Duo pushed back a little, needing Zaphod inside him.

Zaphod place two hands upon Duo's shoulders and pushed into him, reaching down with his third member to stroke and fondle Duo's erection. He made love to Duo until his first erection was twitching and coming deep inside him. Then he pulled it out and pushed his now-erect second member into Duo and resumed thrusting and stroking until Duo was crying out in passion and releasing his seed onto Zaphod' hand even as Zaphod unleashed his second ejaculation into Duo's trembling body.

Heero stood in the door. He'd been looking for Duo, to apologize and had found him just as Duo and Zaphod were both coming.

//Heero no baka," he thought to himself //you've lost him.//

-----part 3-----

Duo came to the next morning, curled up in strong arms. His head was spinning as he tried to remember everything that had happened the night before. He'd had a fight with Heero and...

The two-headed alien, Zaphod, still had one erection thrust deep into him which he barely noticed until it twitched and came inside him, adding more semen to the amount Zaphod had been pumping into him, probably all night long. Without waking, Zaphod withdrew his softening member from Duo's body and pushed the reawakening one in.

//Gimme a break// Duo thought as he tried to pull free of Zaphod's grip. //Sleepfucking?!// After a few thrusts, he gave into the incredibly erotic sensations Zaphod's strange caresses were causing him. //Duo Maxwell: Alien Fuck-toy.// he thought to himself, chuckling softly, the soft laughter soon turning to sighs of pleasure. 

Zaphod kept at it for almost a week before his lust was sated. Night and day, he made love to Duo while Heero watched in secret.

Heero wondered how much more of this Duo could take. The boy seemed insatiable. "he'll probably start using overly long passwords for his Gundam that end in 'gogogoch' (1) next."

Zaphod climbed out of bed, more like staggered out, and caught sight of Heero. "You'd better take over for a while." he suggested. He cast a quick look at the bed with his right-hand head. "He's still horny."

Duo was moaning and yowling like a cat-a-mount in heat.

Heero went over to him and pulled him into his arms.

Duo glared at him and curled up, revealing his inner thighs which were sticky with the alien's semen.

"Duo," Heero told him, becoming rapidly aroused by the site of Duo's glistening body, "when I said 'I don't want you now' I mean I didn't want to have sex with you when you were drunk." he kissed Duo and looked, pleadingly, into Duo's eyes. "I didn't mean that I didn't want you anymore. Oh, Duo...please?"

Duo looked into Heero's eyes and saw that the boy was being sincere. Heero really did still love him. And he'd just hurt the other boy in the worst way he could think of. //I'll just have to make it up to him.// he thought as he pulled down Heero's spandex shorts and took the Perfect Soldier's erection into his mouth.//

Heero tried to hold back, but Duo's mouth worked his erection insistently. He looked down at Duo and saw the look of determination in the braided boy's eyes. //If he wants me to come in his mouth, then I will.// he decided as he let himself ejaculate.

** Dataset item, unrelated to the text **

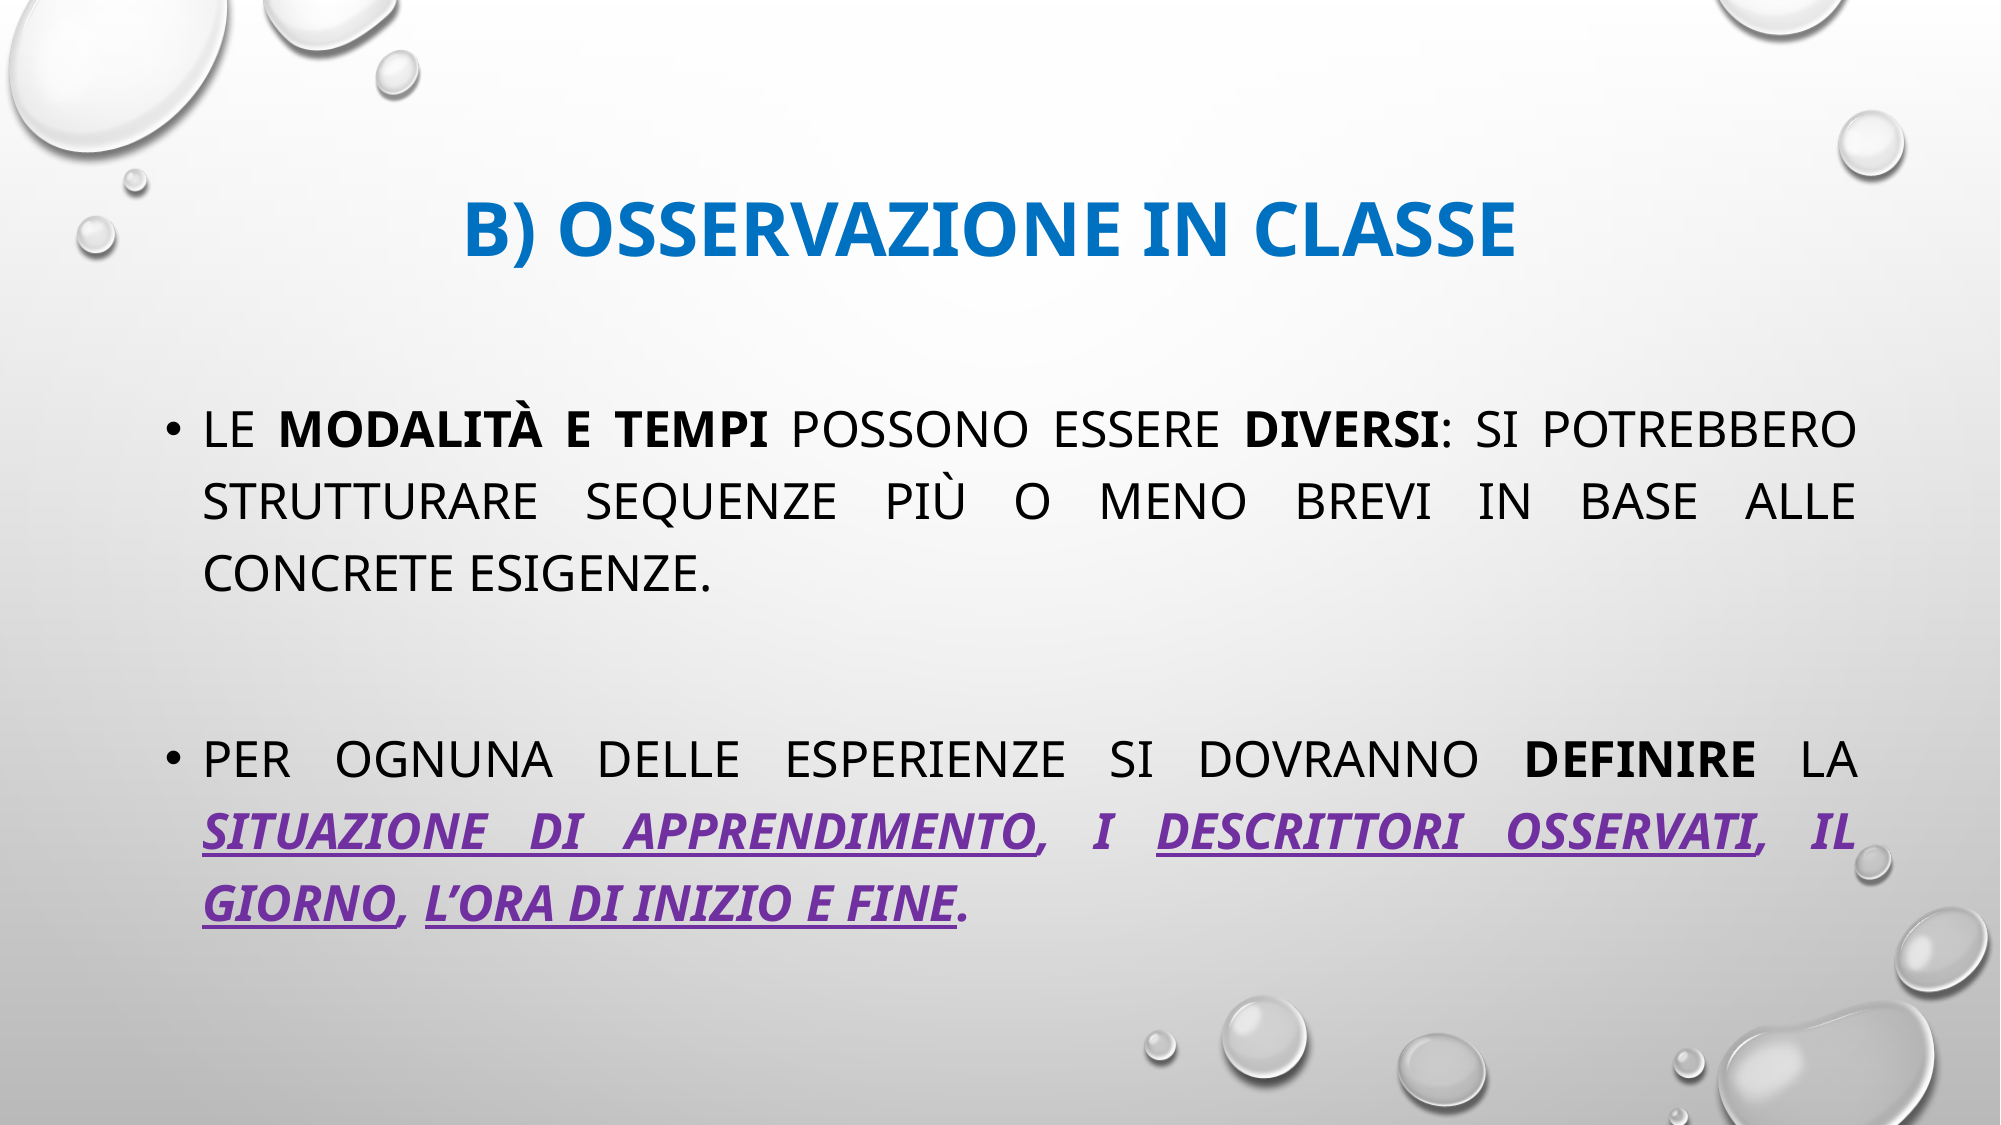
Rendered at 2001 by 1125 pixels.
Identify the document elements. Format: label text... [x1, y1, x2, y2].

Duo swallowed every drop he could, then licked a droplet off his lips.

Heero drew Duo into an embrace so they were lying side by side, then kissed Duo. He could taste himself upon Duo's lips and he wondered what Duo would taste like. Trailing kisses down Duo's super-aroused body, he clamped his lips down around the tip of Duo's rock hard erection. Duo gasped, but did not come right away. Heero sucked more insistently, but Duo still did not come. Smiling, Heero moved away just enough to move Duo to his knees. Then, he rubbed himself against Duo until Duo began to thrust back onto him. Reaching around, he began to fondle Duo, just as Zaphod had done, until Duo was crying out in pleasure and coming all over Heero's hands.

Heero licked the warm, sticky fluid from his fingers, smiling wickedly as he he came into Duo.

"I'm sorry." Duo whispered, softly.

"Me, too." Heero replied. "I love you."

"I love you, too, Heero." Duo said as he drifted off to sleep, finally sated.

-----Owari-----

Notes: 'gogogoch' is a very shortened variant of the passcode from the movie "Barbarella."